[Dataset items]
....
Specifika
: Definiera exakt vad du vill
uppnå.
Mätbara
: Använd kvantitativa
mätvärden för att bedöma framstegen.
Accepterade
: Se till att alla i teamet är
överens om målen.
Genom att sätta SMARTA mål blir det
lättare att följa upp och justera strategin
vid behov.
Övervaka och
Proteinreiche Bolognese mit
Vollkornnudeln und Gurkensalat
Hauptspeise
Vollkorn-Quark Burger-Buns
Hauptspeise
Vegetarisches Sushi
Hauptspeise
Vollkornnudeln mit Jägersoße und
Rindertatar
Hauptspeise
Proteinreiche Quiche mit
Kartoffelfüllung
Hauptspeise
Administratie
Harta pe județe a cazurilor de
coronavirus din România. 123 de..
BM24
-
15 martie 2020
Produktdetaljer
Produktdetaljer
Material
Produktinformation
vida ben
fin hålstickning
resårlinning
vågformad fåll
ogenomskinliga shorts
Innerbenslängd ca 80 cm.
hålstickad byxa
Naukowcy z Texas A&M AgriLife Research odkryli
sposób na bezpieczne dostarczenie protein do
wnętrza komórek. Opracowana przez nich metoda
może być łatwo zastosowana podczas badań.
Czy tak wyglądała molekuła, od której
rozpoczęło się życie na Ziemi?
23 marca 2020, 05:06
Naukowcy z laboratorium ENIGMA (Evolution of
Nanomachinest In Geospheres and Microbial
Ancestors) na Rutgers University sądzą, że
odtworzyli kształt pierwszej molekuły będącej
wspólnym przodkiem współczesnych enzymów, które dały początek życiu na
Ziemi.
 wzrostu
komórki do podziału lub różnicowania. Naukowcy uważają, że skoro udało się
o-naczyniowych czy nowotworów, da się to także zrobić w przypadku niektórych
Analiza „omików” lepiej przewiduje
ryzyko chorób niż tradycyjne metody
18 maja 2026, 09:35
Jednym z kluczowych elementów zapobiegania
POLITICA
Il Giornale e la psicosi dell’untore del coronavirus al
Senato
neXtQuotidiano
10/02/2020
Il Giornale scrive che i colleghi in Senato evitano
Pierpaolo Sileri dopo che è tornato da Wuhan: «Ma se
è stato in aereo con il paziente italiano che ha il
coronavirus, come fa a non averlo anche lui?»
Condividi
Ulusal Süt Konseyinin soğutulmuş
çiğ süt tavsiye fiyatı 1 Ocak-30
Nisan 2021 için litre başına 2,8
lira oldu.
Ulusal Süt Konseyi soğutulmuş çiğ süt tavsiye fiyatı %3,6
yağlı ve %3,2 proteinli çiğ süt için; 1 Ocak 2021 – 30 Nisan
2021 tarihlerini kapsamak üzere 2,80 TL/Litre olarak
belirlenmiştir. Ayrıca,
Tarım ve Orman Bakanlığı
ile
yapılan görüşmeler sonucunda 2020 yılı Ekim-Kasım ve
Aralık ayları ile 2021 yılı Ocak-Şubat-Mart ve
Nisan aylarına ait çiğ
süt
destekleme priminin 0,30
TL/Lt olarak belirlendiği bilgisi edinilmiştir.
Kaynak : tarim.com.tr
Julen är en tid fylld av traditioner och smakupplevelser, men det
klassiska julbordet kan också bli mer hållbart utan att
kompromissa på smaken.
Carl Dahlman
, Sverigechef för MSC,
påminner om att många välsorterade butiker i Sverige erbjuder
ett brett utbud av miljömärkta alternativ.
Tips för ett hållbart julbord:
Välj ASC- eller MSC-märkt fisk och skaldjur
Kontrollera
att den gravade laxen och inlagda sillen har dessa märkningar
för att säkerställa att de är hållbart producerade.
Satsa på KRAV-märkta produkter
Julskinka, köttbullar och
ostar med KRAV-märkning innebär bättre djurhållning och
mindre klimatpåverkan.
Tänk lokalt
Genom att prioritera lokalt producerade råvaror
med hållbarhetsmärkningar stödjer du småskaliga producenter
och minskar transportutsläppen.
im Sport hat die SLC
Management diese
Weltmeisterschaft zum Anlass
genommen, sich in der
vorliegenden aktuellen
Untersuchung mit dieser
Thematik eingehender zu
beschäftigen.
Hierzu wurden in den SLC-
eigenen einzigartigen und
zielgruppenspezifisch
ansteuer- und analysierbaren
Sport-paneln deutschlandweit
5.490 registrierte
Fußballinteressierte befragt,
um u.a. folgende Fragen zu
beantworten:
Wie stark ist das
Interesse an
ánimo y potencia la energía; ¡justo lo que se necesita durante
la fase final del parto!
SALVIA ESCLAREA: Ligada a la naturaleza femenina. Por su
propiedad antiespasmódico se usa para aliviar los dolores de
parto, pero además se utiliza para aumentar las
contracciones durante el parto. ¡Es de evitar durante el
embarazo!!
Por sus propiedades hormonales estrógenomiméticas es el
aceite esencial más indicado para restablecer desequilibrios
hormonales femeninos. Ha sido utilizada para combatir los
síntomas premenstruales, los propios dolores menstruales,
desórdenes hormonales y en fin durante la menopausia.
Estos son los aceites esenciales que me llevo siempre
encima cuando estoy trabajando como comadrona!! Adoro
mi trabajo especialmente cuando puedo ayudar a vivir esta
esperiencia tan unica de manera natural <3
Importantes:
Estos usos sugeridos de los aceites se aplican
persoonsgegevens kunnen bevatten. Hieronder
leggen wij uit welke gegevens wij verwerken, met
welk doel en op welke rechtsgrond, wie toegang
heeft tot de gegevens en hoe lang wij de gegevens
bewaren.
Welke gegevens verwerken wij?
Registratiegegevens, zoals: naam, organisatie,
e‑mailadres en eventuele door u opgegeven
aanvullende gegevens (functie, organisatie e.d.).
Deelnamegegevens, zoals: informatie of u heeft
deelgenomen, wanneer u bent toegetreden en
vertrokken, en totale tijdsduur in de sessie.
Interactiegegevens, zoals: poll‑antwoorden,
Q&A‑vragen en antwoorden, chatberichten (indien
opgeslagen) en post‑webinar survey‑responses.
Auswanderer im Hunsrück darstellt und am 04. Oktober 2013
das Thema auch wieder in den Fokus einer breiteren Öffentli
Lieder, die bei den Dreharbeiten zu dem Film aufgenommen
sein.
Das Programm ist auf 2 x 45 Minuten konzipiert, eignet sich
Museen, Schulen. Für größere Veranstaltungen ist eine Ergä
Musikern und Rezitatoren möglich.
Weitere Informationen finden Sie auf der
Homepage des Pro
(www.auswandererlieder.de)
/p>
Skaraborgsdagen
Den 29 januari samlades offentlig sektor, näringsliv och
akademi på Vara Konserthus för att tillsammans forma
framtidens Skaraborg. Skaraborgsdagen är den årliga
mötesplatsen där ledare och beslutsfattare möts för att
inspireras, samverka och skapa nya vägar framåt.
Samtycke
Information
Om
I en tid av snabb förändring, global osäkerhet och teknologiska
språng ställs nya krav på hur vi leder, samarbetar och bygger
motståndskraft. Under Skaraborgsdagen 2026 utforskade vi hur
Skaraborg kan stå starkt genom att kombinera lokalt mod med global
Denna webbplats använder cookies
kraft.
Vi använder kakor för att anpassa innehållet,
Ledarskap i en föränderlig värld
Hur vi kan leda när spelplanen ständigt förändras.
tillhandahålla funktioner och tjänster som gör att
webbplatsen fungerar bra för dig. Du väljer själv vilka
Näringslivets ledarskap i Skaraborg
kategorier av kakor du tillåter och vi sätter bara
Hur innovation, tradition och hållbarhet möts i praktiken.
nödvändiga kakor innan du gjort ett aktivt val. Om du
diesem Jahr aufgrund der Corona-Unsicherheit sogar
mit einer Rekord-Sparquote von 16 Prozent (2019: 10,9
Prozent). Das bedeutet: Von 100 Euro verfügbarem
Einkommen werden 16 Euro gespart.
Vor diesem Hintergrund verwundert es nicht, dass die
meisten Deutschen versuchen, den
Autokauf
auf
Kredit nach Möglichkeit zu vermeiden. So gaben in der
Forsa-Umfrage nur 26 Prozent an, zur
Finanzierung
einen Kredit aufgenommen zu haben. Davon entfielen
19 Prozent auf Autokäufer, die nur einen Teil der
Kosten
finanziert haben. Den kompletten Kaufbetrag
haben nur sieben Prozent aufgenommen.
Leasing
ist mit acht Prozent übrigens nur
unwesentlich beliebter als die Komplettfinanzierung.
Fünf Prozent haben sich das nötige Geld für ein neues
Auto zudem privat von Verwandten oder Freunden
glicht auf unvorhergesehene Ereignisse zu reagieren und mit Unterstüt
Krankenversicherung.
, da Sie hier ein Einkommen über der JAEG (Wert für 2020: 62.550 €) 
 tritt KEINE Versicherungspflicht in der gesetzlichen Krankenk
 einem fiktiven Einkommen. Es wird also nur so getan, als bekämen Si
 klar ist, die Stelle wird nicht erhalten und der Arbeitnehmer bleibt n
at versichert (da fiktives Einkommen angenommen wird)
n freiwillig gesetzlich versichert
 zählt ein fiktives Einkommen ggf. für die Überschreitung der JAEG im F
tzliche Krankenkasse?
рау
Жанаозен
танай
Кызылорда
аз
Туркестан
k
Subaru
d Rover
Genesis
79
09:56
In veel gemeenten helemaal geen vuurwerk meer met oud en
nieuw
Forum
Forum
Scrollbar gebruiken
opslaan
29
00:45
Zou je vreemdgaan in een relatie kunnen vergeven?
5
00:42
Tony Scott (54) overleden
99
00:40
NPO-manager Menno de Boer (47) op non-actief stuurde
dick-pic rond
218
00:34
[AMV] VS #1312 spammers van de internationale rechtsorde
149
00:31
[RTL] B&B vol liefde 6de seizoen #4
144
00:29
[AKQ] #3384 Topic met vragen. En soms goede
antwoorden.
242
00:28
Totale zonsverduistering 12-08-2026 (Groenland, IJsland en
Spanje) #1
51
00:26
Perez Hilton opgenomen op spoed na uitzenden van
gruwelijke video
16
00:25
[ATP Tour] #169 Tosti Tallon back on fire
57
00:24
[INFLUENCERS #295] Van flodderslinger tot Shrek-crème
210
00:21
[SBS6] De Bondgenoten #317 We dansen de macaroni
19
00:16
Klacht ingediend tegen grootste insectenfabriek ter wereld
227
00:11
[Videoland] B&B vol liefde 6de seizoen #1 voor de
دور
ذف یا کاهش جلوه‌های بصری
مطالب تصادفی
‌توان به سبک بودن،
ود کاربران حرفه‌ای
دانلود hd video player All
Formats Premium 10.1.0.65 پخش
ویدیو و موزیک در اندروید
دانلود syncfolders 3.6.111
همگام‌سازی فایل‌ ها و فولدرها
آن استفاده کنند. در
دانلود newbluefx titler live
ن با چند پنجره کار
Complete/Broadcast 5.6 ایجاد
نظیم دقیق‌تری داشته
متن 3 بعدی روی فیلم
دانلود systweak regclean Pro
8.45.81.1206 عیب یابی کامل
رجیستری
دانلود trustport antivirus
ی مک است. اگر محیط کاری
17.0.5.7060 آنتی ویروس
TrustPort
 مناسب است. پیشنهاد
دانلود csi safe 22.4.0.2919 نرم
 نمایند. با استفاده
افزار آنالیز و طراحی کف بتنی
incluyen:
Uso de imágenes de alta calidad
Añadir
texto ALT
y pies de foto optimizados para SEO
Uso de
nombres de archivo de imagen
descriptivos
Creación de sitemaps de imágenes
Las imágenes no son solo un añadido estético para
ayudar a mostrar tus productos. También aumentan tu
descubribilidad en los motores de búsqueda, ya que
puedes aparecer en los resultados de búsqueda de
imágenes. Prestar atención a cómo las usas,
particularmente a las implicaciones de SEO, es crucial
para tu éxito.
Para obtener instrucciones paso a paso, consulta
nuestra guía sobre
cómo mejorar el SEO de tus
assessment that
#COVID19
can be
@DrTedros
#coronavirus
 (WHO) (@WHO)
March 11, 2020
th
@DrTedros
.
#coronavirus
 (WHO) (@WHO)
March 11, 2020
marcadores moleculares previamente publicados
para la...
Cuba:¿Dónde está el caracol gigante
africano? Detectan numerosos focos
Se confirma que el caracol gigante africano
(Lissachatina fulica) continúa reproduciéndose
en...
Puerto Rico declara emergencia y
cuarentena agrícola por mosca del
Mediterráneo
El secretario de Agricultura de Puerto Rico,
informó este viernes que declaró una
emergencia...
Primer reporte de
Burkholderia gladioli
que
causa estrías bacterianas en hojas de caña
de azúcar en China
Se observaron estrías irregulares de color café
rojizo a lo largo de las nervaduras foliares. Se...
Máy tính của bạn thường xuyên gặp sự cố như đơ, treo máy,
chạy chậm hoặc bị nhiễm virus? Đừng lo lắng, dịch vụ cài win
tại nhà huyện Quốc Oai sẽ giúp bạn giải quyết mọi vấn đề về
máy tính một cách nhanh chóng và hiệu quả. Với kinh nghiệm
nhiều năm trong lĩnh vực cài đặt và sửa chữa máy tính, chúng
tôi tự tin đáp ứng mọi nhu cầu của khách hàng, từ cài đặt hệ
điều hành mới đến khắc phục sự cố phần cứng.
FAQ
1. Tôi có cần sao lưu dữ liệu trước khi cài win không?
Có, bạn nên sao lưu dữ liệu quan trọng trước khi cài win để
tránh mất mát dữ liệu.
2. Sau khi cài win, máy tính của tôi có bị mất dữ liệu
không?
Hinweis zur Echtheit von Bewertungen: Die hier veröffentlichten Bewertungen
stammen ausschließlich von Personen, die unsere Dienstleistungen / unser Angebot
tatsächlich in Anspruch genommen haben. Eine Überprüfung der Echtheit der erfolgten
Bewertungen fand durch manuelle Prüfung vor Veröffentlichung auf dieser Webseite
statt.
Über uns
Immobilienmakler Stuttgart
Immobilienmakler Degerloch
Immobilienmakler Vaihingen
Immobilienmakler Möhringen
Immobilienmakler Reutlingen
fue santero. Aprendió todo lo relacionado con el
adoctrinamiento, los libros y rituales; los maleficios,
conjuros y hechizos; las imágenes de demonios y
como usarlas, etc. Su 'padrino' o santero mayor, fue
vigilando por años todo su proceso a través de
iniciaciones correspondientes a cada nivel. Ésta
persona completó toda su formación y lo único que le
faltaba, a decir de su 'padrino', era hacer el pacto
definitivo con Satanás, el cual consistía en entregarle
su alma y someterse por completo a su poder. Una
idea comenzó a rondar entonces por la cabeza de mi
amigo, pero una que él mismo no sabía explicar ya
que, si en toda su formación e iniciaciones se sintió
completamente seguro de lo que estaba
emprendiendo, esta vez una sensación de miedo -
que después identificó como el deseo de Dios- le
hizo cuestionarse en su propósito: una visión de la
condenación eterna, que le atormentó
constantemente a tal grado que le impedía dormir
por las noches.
....
**Aim of the exercise**
Your answer consists solely of the lines from the top of the records above through the line that contains "Proteinreiche Bolognese mit", each echoed exactly.

**Exercise result**
Specifika
: Definiera exakt vad du vill
uppnå.
Mätbara
: Använd kvantitativa
mätvärden för att bedöma framstegen.
Accepterade
: Se till att alla i teamet är
överens om målen.
Genom att sätta SMARTA mål blir det
lättare att följa upp och justera strategin
vid behov.
Övervaka och
Proteinreiche Bolognese mit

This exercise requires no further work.